--- START ---
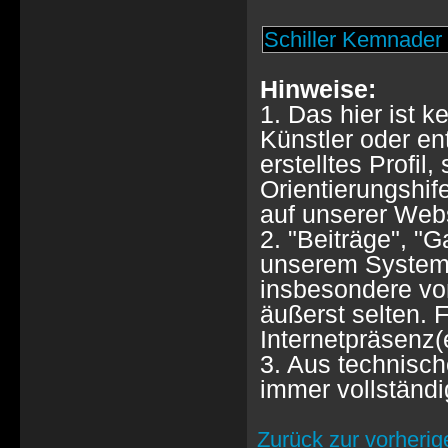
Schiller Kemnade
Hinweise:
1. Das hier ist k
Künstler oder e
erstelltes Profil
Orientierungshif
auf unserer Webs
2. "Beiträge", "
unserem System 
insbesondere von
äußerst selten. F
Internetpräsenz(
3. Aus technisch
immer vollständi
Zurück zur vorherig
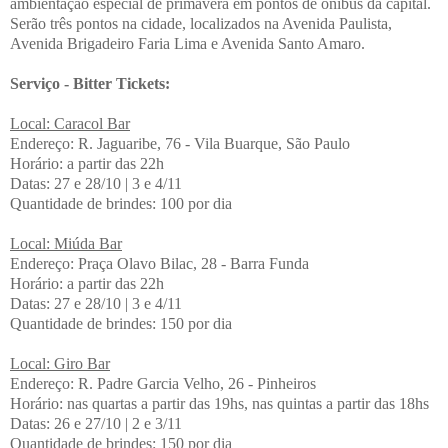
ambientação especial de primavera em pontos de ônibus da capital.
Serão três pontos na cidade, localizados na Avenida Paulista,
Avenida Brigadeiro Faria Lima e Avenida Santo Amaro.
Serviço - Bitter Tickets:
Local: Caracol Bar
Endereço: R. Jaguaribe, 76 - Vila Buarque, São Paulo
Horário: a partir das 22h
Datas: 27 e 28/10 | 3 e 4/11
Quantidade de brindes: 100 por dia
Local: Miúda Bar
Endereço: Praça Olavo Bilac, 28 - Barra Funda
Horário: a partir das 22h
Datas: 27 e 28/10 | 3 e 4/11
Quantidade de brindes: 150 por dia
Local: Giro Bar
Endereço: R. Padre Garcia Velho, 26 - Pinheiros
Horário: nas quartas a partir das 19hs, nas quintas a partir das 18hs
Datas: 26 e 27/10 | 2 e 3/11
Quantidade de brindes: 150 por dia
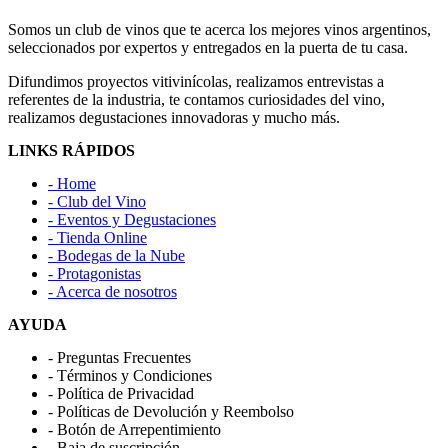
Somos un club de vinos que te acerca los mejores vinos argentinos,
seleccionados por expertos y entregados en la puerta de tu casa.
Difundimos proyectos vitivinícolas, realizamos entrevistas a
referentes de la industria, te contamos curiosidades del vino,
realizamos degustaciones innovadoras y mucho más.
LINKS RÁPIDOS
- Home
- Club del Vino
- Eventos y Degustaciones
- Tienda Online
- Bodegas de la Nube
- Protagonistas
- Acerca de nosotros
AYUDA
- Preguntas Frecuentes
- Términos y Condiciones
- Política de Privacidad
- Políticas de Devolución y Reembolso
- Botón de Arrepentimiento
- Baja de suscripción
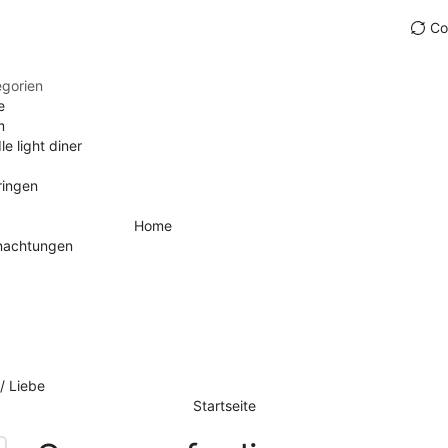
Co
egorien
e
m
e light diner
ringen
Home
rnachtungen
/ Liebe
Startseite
--- END ---
--- START ---
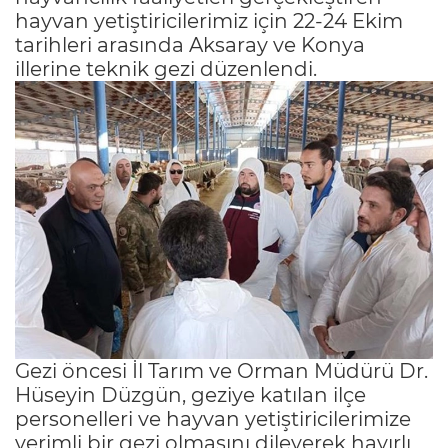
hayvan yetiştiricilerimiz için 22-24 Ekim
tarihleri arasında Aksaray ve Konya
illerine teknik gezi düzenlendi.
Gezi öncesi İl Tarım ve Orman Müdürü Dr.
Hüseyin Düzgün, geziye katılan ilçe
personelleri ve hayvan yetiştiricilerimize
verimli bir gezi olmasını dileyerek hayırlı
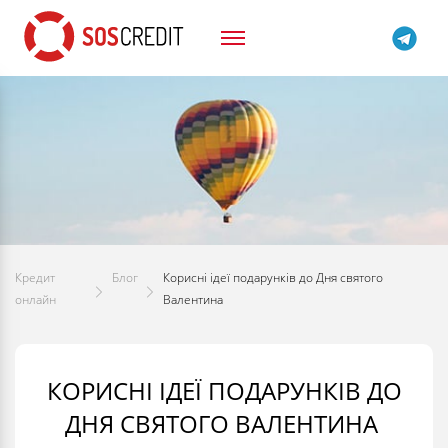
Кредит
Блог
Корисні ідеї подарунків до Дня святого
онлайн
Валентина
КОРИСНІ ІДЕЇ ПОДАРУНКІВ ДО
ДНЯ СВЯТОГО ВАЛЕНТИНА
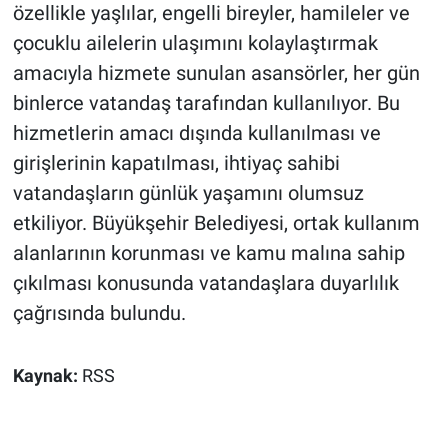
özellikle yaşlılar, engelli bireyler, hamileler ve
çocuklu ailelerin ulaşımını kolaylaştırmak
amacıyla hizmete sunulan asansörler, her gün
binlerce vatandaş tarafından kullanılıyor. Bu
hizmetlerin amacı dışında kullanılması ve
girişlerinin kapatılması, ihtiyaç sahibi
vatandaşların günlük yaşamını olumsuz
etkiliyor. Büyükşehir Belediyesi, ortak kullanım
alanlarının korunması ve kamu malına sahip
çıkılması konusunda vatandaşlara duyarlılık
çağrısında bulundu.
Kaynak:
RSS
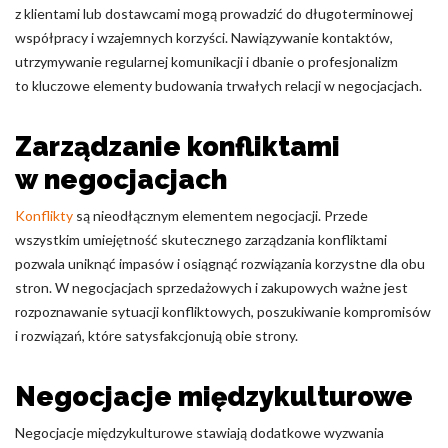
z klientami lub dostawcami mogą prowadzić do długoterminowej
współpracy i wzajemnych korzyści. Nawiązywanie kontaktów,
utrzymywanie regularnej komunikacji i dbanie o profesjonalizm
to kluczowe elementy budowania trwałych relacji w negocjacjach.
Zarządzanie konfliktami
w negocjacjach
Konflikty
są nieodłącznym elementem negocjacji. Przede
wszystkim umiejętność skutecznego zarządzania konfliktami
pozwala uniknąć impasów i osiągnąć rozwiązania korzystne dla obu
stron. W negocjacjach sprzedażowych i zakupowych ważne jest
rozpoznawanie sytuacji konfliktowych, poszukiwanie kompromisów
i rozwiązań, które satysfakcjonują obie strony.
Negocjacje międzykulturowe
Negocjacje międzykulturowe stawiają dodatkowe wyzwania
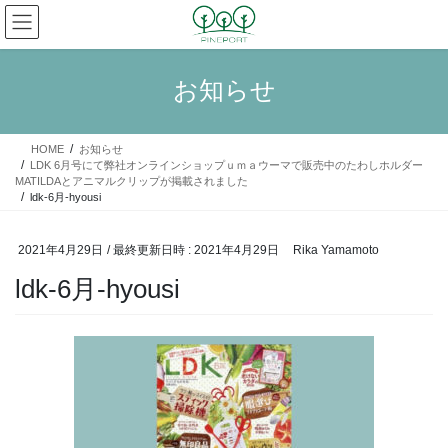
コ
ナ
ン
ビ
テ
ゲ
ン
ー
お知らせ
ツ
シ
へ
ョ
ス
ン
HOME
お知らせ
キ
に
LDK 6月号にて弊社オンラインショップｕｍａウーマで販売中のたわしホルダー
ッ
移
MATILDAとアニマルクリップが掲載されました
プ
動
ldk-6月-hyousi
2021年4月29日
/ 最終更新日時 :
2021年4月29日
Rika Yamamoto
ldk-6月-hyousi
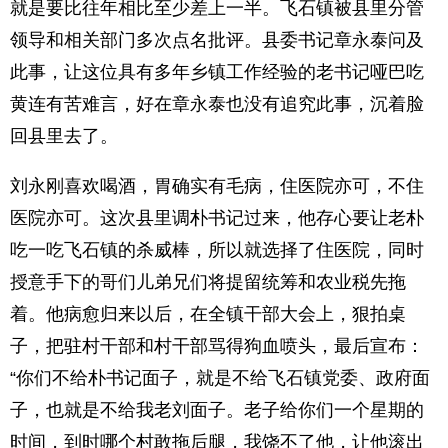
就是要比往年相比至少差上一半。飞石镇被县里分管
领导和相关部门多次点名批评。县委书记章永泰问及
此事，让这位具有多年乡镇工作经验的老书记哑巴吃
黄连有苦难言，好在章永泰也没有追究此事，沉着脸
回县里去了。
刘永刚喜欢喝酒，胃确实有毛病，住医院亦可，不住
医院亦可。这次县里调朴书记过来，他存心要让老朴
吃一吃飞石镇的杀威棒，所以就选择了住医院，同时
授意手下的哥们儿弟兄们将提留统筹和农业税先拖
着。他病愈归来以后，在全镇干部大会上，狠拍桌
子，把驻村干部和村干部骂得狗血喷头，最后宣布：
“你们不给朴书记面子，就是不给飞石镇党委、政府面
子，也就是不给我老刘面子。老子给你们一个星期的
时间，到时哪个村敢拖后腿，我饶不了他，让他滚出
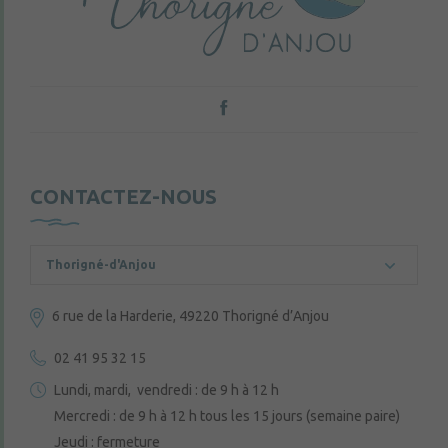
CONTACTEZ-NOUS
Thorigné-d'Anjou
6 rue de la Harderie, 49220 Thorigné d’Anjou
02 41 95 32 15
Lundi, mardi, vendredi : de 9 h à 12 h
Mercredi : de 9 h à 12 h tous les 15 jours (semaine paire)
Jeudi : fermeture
--- END ---
Task item: Only the lines above from the one with "rozpoznawanie sytuacji konfliktowych, poszukiwanie" to the one with "Mercredi : de" should be printed, both included and exactly as written; no picture belongs in the copy.

Solution to the problem:
rozpoznawanie sytuacji konfliktowych, poszukiwanie kompromisów
i rozwiązań, które satysfakcjonują obie strony.
Negocjacje międzykulturowe
Negocjacje międzykulturowe stawiają dodatkowe wyzwania
コ
ナ
ン
ビ
テ
ゲ
ン
ー
お知らせ
ツ
シ
へ
ョ
ス
ン
HOME
お知らせ
キ
に
LDK 6月号にて弊社オンラインショップｕｍａウーマで販売中のたわしホルダー
ッ
移
MATILDAとアニマルクリップが掲載されました
プ
動
ldk-6月-hyousi
2021年4月29日
/ 最終更新日時 :
2021年4月29日
Rika Yamamoto
ldk-6月-hyousi
就是要比往年相比至少差上一半。飞石镇被县里分管
领导和相关部门多次点名批评。县委书记章永泰问及
此事，让这位具有多年乡镇工作经验的老书记哑巴吃
黄连有苦难言，好在章永泰也没有追究此事，沉着脸
回县里去了。
刘永刚喜欢喝酒，胃确实有毛病，住医院亦可，不住
医院亦可。这次县里调朴书记过来，他存心要让老朴
吃一吃飞石镇的杀威棒，所以就选择了住医院，同时
授意手下的哥们儿弟兄们将提留统筹和农业税先拖
着。他病愈归来以后，在全镇干部大会上，狠拍桌
子，把驻村干部和村干部骂得狗血喷头，最后宣布：
“你们不给朴书记面子，就是不给飞石镇党委、政府面
子，也就是不给我老刘面子。老子给你们一个星期的
时间，到时哪个村敢拖后腿，我饶不了他，让他滚出
CONTACTEZ-NOUS
Thorigné-d'Anjou
6 rue de la Harderie, 49220 Thorigné d’Anjou
02 41 95 32 15
Lundi, mardi, vendredi : de 9 h à 12 h
Mercredi : de 9 h à 12 h tous les 15 jours (semaine paire)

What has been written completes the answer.